Fetches streaming responses from LLM providers and yields events.

- `request`: The URL or Request object for the LLM API endpoint
- `options`: Optional [fetch options](https://developer.mozilla.org/en-US/docs/Web/API/fetch#parameters)
- `config`: Optional configuration object for SSE handling
  - `fetch`: Custom fetch implementation (defaults to global fetch)
  - `onResponse`: Async callback function that receives the Response object before streaming begins. If the callback returns a promise, it will be awaited before continuing the stream.

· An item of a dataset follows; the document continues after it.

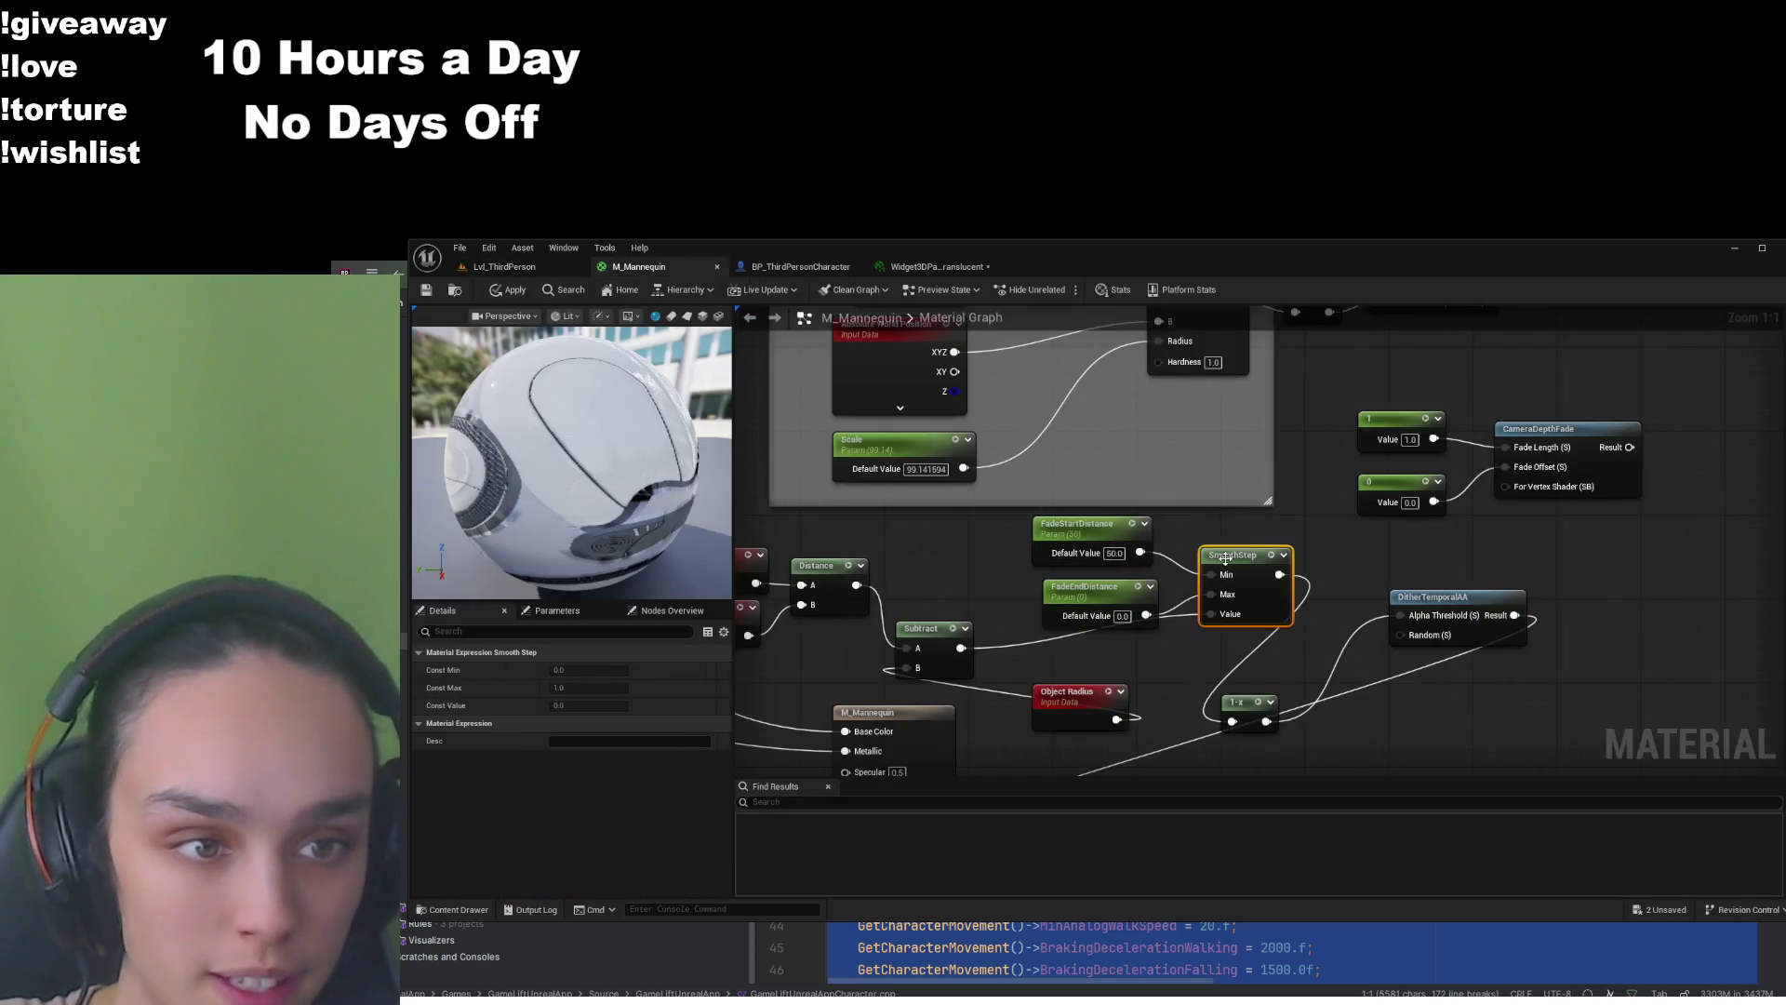
{"action": "left_click", "coordinate": [502, 290]}
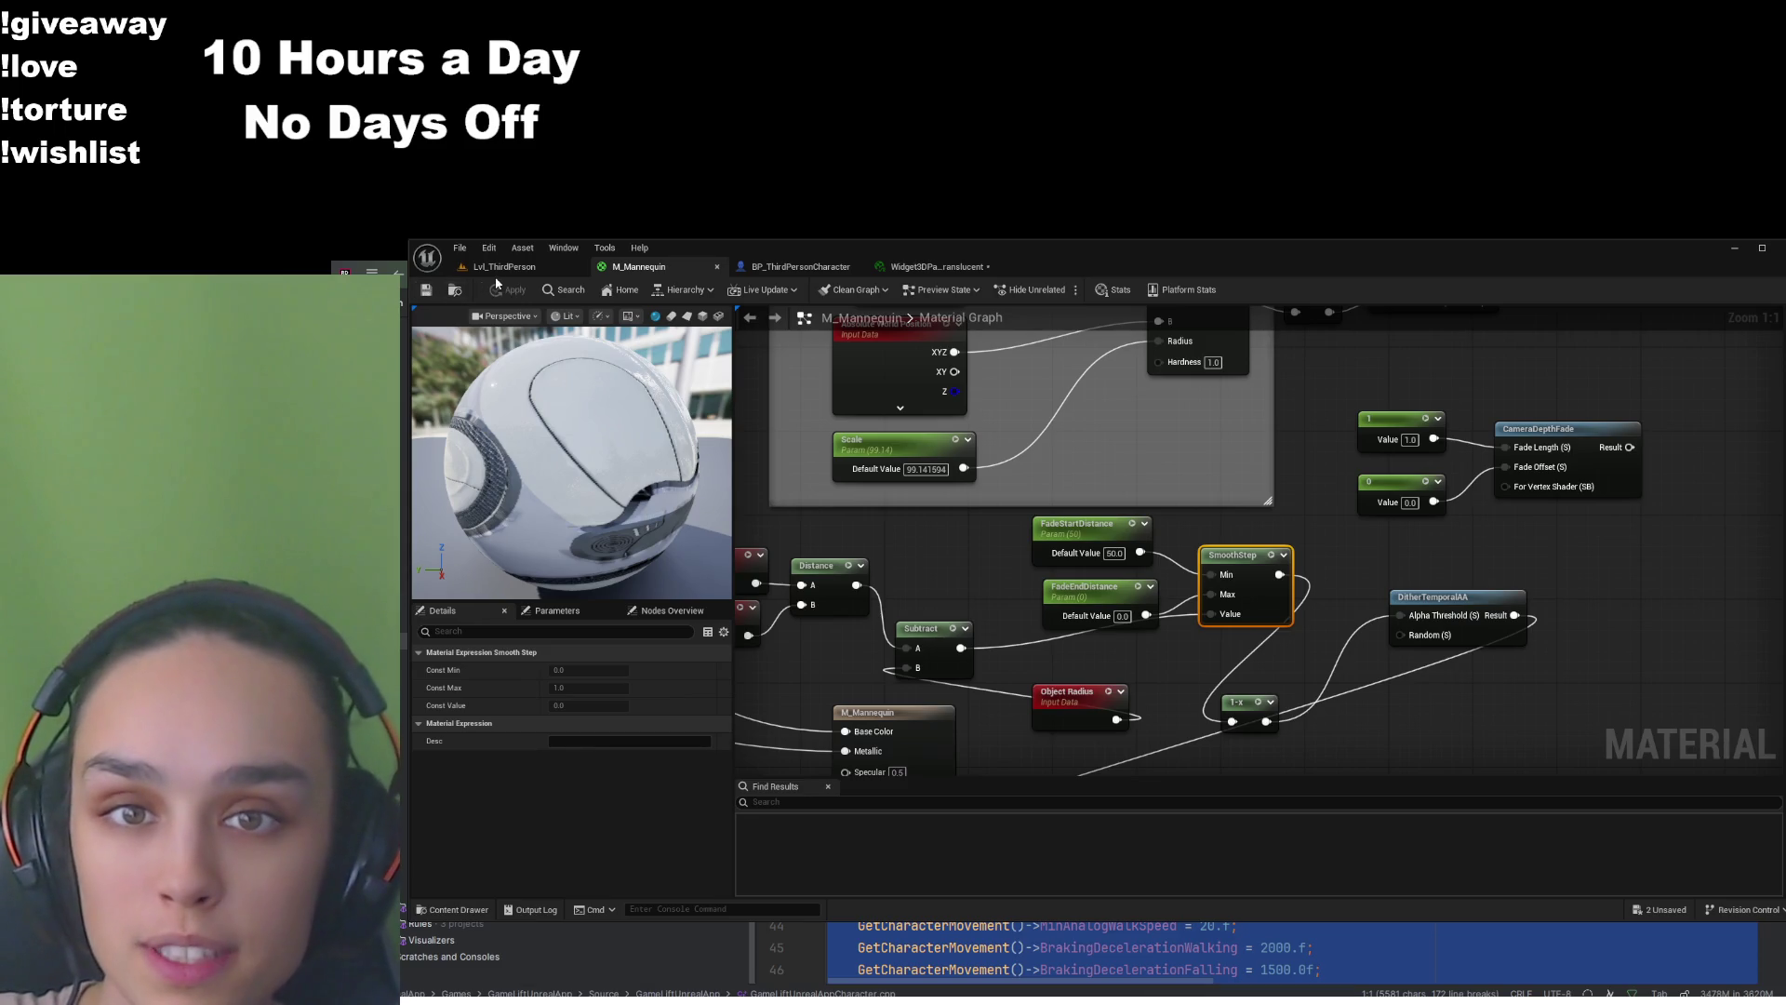
{"action": "left_click", "coordinate": [504, 266]}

Returns an async generator that yields [`LLMEvent` objects](#llmevent).

#### LLMEvent

- `content`: The text content of the response
- `tools`: Array of tool call objects with:
  - `name`: The name of the tool being called
  - `args`: The arguments for the tool call as a JSON-encoded string, e.g. `{"order_id":"123456"}`
  - `id`: Optional unique identifier for the tool call (e.g. OpenAI's `call_F8YHCjnzrrTjfE4YSSpVW2Bc` or Anthropic's `toolu_01T1x1fJ34qAmk2tNTrN7Up6`. Gemini does not return an id.)
- `message`: The raw message object from the LLM provider (may include id, model, usage stats, etc.)
- `error`: Error message if the request fails

### Node.js usage

```javascript
import { asyncLLM } from "asyncllm";

// Rest of the usage is the same as in the browser examples
```

## Development

```bash
git clone https://github.com/sanand0/asyncllm.git
cd asyncllm

npm install
npm run lint && npm run build && npm test

npm publish
git commit . -m"$COMMIT_MSG"; git tag $VERSION; git push --follow-tags
```

## Release notes

- [2.4.0](https://npmjs.com/package/asyncllm/v/2.4.0): 18 Dec 2025: Added Gemini Interactions API streaming support (text, tools, completion metadata)
- [2.3.1](https://npmjs.com/package/asyncllm/v/2.3.1): 31 Jul 2025: Standardized package.json & README.md, renamed index.js to asyncllm.js
- [2.2.0](https://npmjs.com/package/asyncllm/v/2.2.0): 23 Apr 2025. Added [OpenAI Responses API](https://platform.openai.com/docs/api-reference/responses-streaming)
- [2.1.2](https://npmjs.com/package/asyncllm/v/2.1.2): 25 Dec 2024. Update repo links
- [2.1.1](https://npmjs.com/package/asyncllm/v/2.1.1): 9 Nov 2024. Document standalone adapter usage
- [2.1.0](https://npmjs.com/package/asyncllm/v/2.1.0): 7 Nov 2024. Added `id` to tools to support unique tool call identifiers from providers
- [2.0.1](https://npmjs.com/package/asyncllm/v/2.0.1): 5 Nov 2024. Multiple tools support. **Breaking change**: `tool` and `args` are not part of the response. Instead, it has `tools`, an array of `{ name, args }`. Gemini adapter returns `toolConfig` instead of `toolsConfig`
- [1.2.2](https://npmjs.com/package/asyncllm/v/1.2.2): 3 Nov 2024. Added streaming from text documentation via `config.fetch`. Upgrade to asyncSSE 1.3.1 (bug fix).
- [1.2.1](https://npmjs.com/package/asyncllm/v/1.2.1): 3 Nov 2024. Added `config.fetch` for custom fetch implementation
- [1.2.0](https://npmjs.com/package/asyncllm/v/1.2.0): 2 Nov 2024. Added `config.onResponse(response)` that receives the Response object before streaming begins
- [1.1.3](https://npmjs.com/package/asyncllm/v/1.1.3): 2 Nov 2024. Ensure `max_tokens` for Anthropic. Improve error handling
- [1.1.1](https://npmjs.com/package/asyncllm/v/1.1.1): 30 Oct 2024. Added [Anthropic adapter](#anthropic)
- [1.1.0](https://npmjs.com/package/asyncllm/v/1.1.0): 30 Oct 2024. Added [Gemini adapter](#gemini)
- [1.0.0](https://npmjs.com/package/asyncllm/v/1.0.0): 15 Oct 2024. Initial release with [asyncLLM](#asyncllm) and [LLMEvent](#llmevent)

## License

This project is licensed under the MIT License - see the [LICENSE](LICENSE) file for details.